Em entrevista ao G1, o presidente do Inep, Alexandre Lopes, disse que haveria problemas logísticos para atender o caso do Amazonas por causa da situação na pandemia.
“No Amazonas, tenho locais que não chego de avião. Tem que levar a prova para Manaus, botar em barco, levar, trocar de barco, botar em bicicleta, moto. O Brasil é complicado, é muito grande. Não posso assegurar que vou conseguir reimprimir uma cidade inteira. Não há garantia”, alerta.
Na noite de sexta, o Inep anunciou nas redes sociais que aplicará o Enem no estado do Amazonas nos dias 23 e 24 de fevereiro. “O Inep e o MEC irão unir esforços institucionais em parceria com o governo do Amazonas”, afirma a publicação.
Questionado pelo G1 se haveria condições logísticas para distribuir mais de 160 mil provas e levar aos locais de prova no Amazonas, o Inep não respondeu até as 7h deste domingo (17).
Cuidados com a prova na pandemia
Infectologistas ouvidos pelo G1 dizem que o risco de pegar Covid-19 é maior nos deslocamentos até o local da prova do que durante a avaliação. Nas salas de provas, a dica é ficar de olho na ventilação adequada.

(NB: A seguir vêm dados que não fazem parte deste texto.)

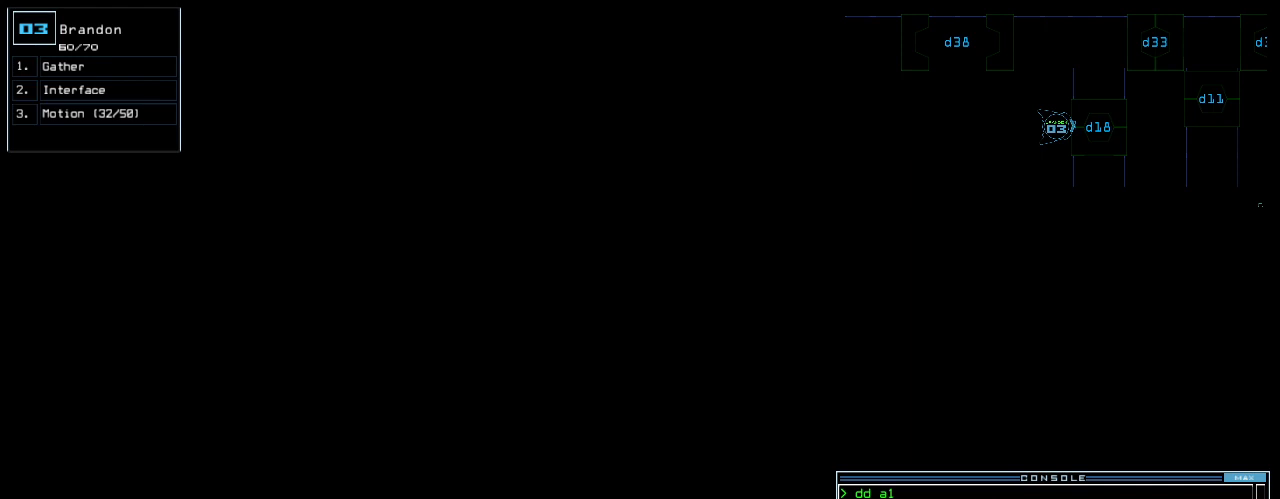
{"keys": [], "events": []}
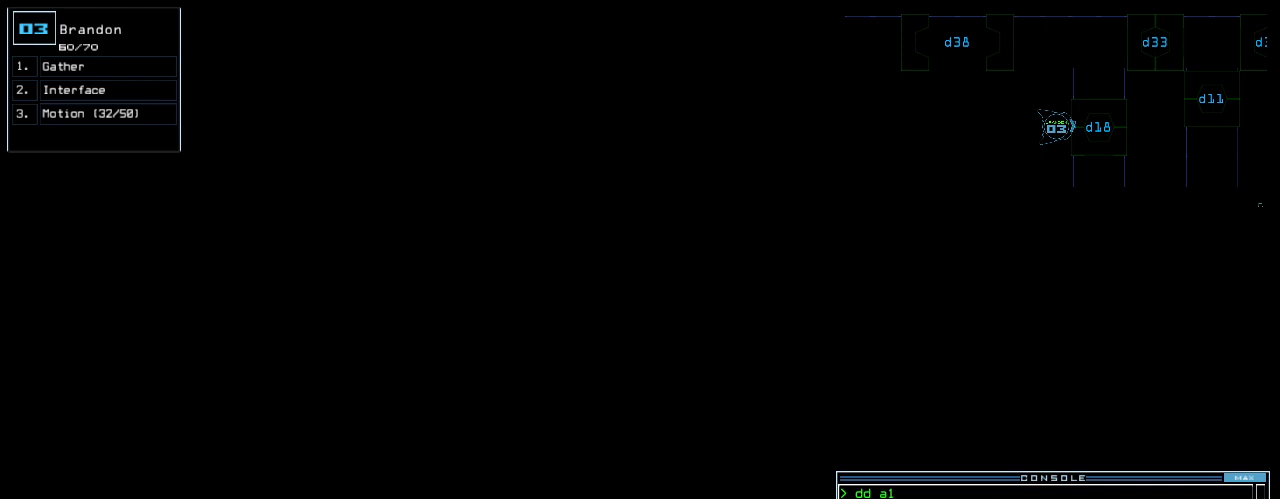
{"keys": [], "events": []}
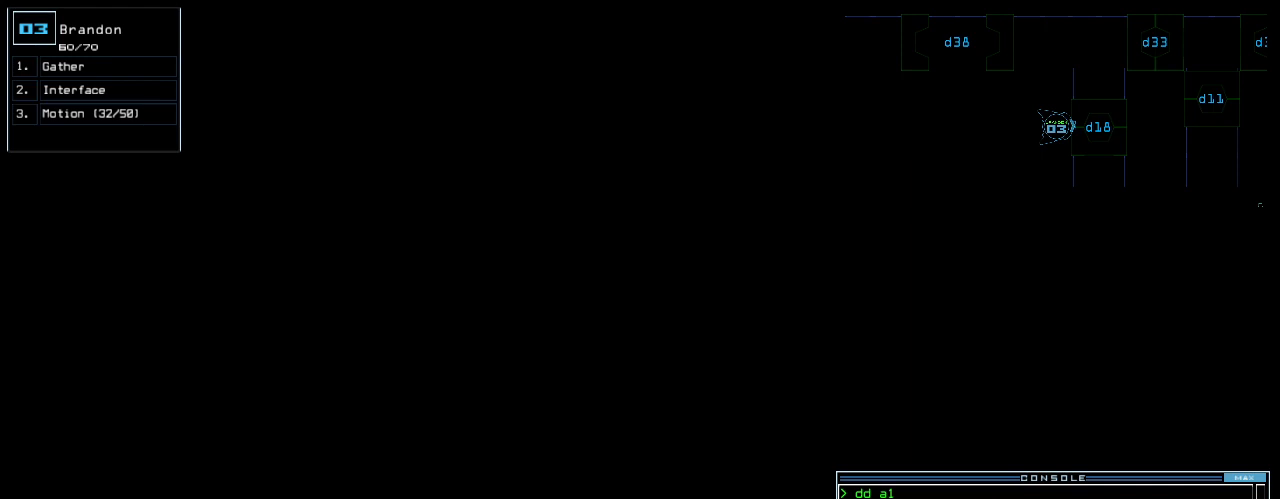
{"keys": [], "events": []}
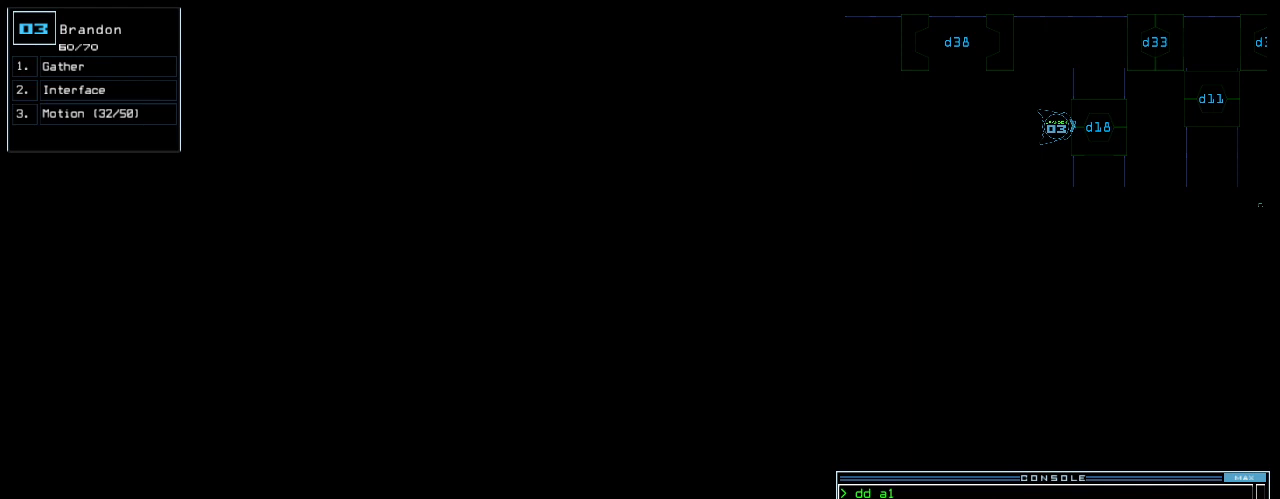
{"keys": [], "events": []}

“A gente fica falando para todo mundo se manter nas suas bolhas sociais e, agora, vai estourar a bolha no Brasil todo ao mesmo tempo. É irresponsável”, afirma Ethel Maciel, epidemiologista e professora da Universidade Federal do Espírito Santo (Ufes).
“São jovens que deveriam estar evitando aglomerações e que vão ser forçados a sair de casa, a pegar transporte público e a talvez encontrar grandes grupos nos corredores e portões”, afirma Alexandre Naime Barbosa, chefe da infectologia da Universidade Estadual de São Paulo (Unesp) e consultor da Sociedade Brasileira de Infectologia (SBI). “Se for ver todo o processo, a realização da prova em si é o menor dos perigos. A mudança de rotina, sim, vai impactar o número de casos.”

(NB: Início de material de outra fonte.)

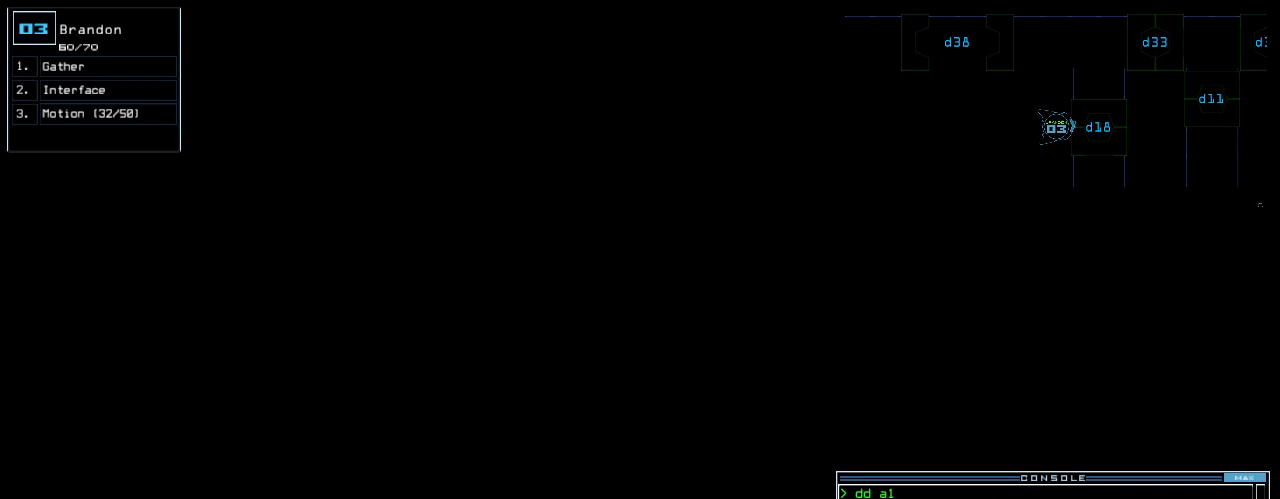
{"keys": [], "events": []}
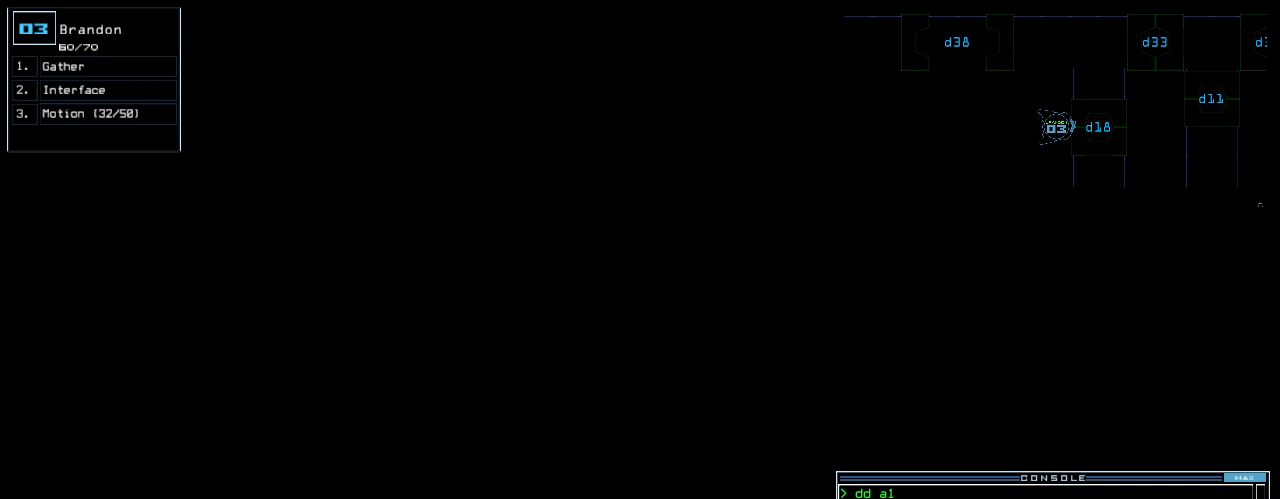
{"keys": [], "events": []}
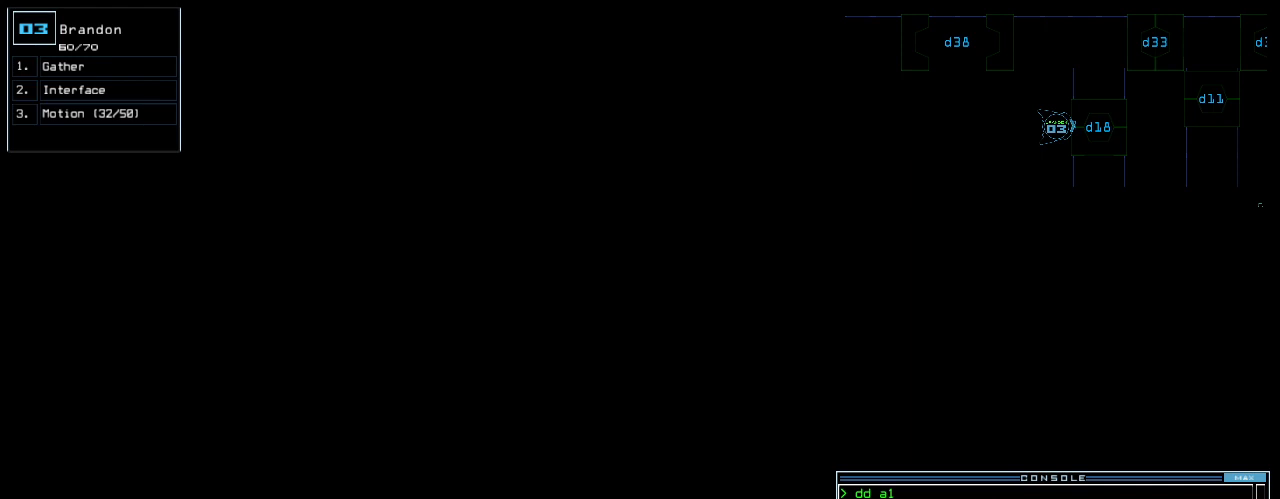
{"keys": [], "events": [[440, "d", "down"], [500, "d", "up"]]}
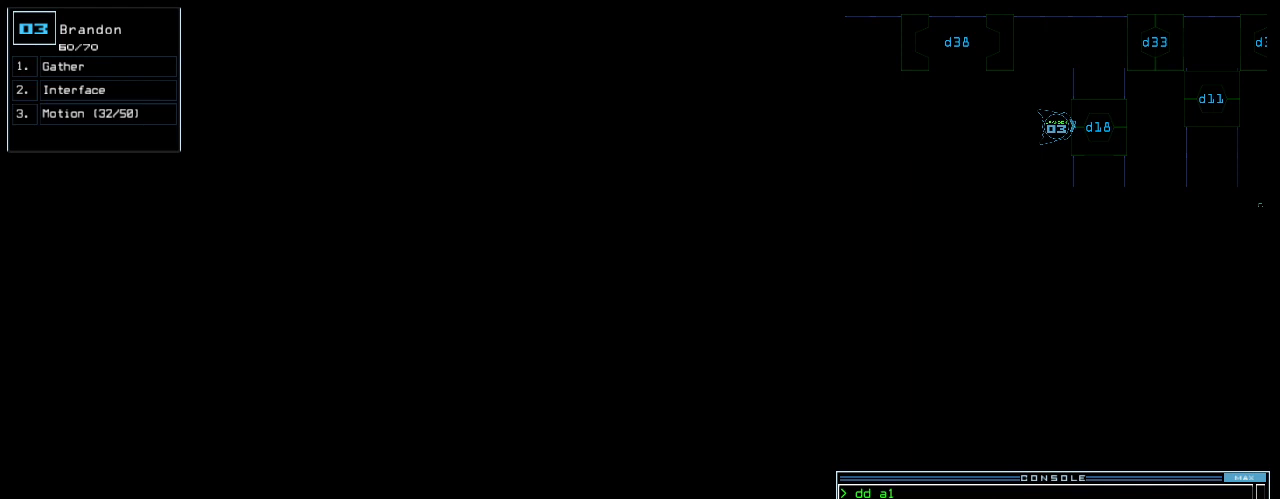
{"keys": [], "events": [[160, "1", "down"], [220, "1", "up"]]}
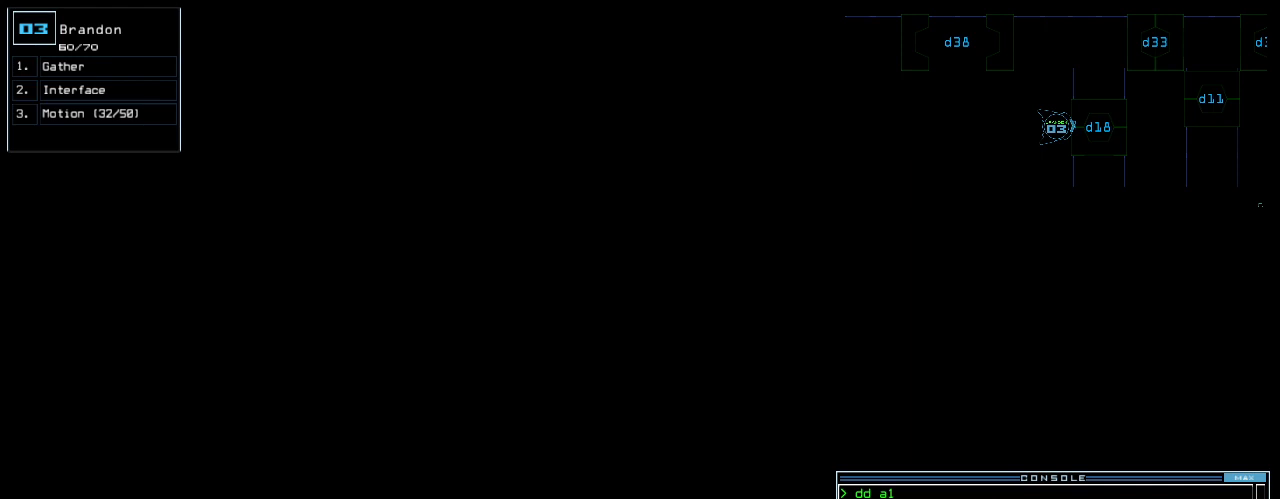
{"keys": [], "events": []}
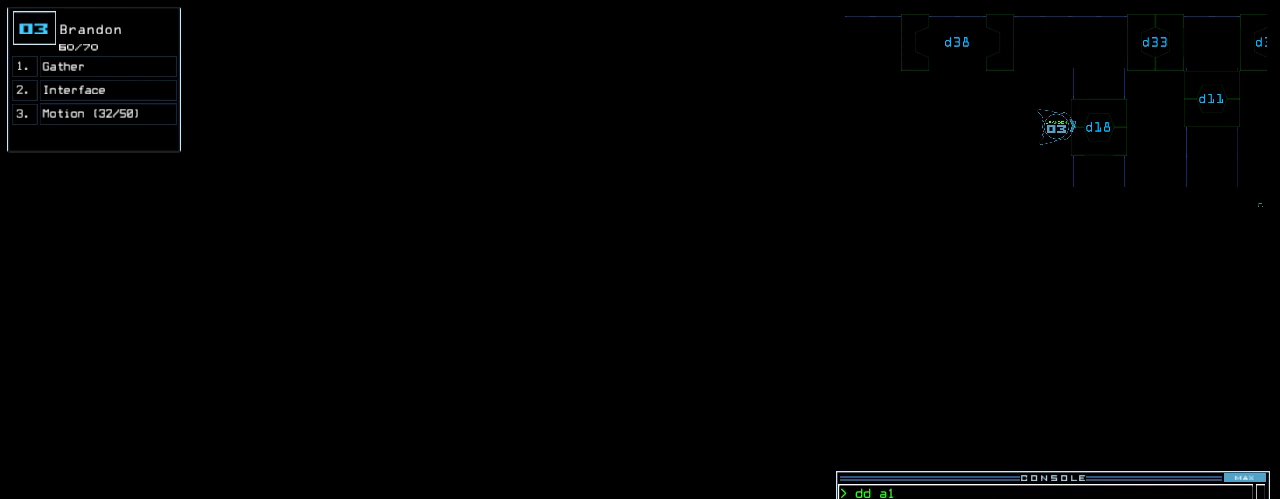
{"keys": [], "events": []}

Vitor Mori, membro do Observatório Covid-19 BR e pesquisador na Universidade de Vermont, nos Estados Unidos, aponta a ventilação das salas de prova como outro ponto crítico na realização do Enem. Para ele, não tem sentido discutir percentual de ocupação de salas de aula ou distanciamento em metros se não houver ventilação suficiente.

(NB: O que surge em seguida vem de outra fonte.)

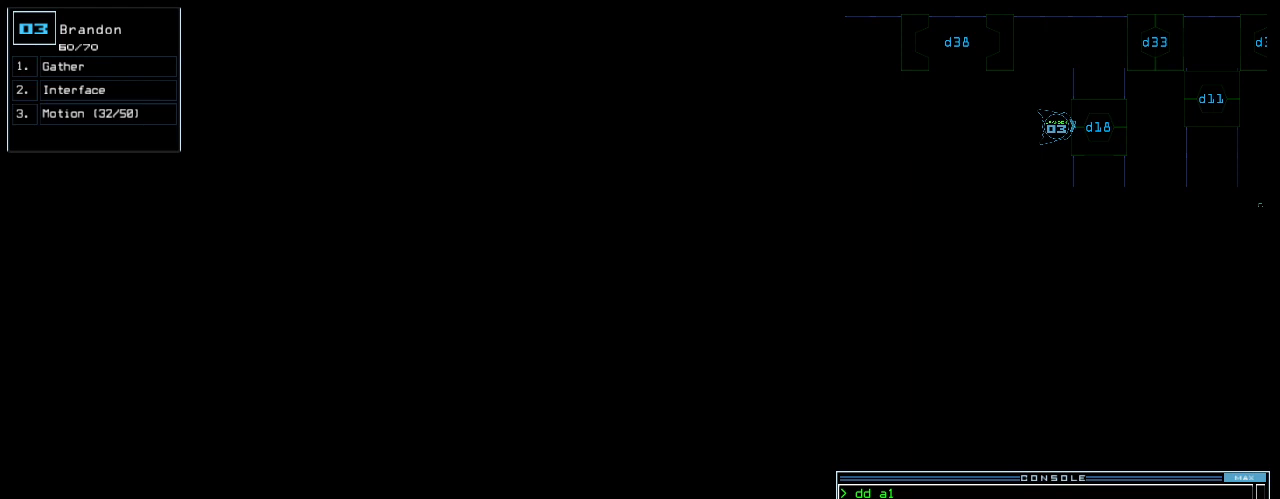
{"keys": [], "events": []}
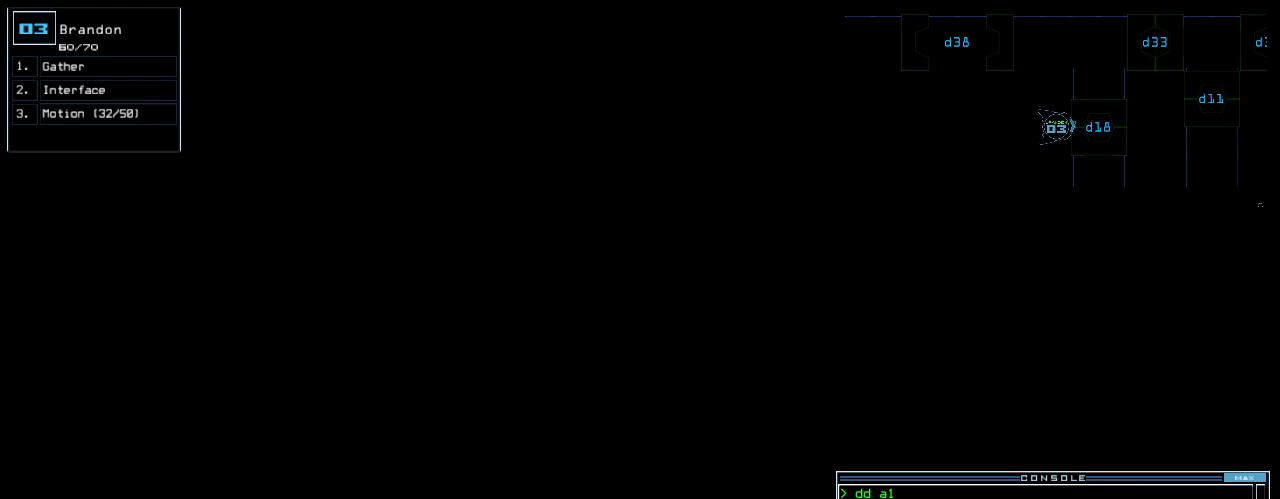
{"keys": [], "events": [[160, "right", "down"], [200, "right", "up"]]}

“Falam de ventilação de forma superficial. E a principal transmissão é pelo ar. Se não tiver protocolos sérios de troca de ar e monitoramento, não tem como garantir proteção das pessoas”, afirma. Mori defende que deveria haver um controle dos níveis de gás carbônico nas salas de aula para checar se a troca de ar ocorre de forma correta.
“Sempre argumento que estamos parados na concepção da pandemia de março. Não atualizou [os protocolos]. Quando os protocolos são errados e não funcionam, os casos aumentam.”
“Essa coisa do 1,5 metro parte do princípio de que a transmissão acontece por gotículas maiores. Quando a gente fala, tosse, espirra, a gente emite partículas maiores, mais pesadas, que caem a distância mais curta. Mas a transmissão também ocorre por partículas mais leves, aerossóis, que ficam flutuando no ar e se espalham na sala. É como fumaça de cigarro. Você sente o cheiro, mesmo estando a mais de 1,5 metro. Em ambientes fechados, o que importa mais é a ventilação”, afirma.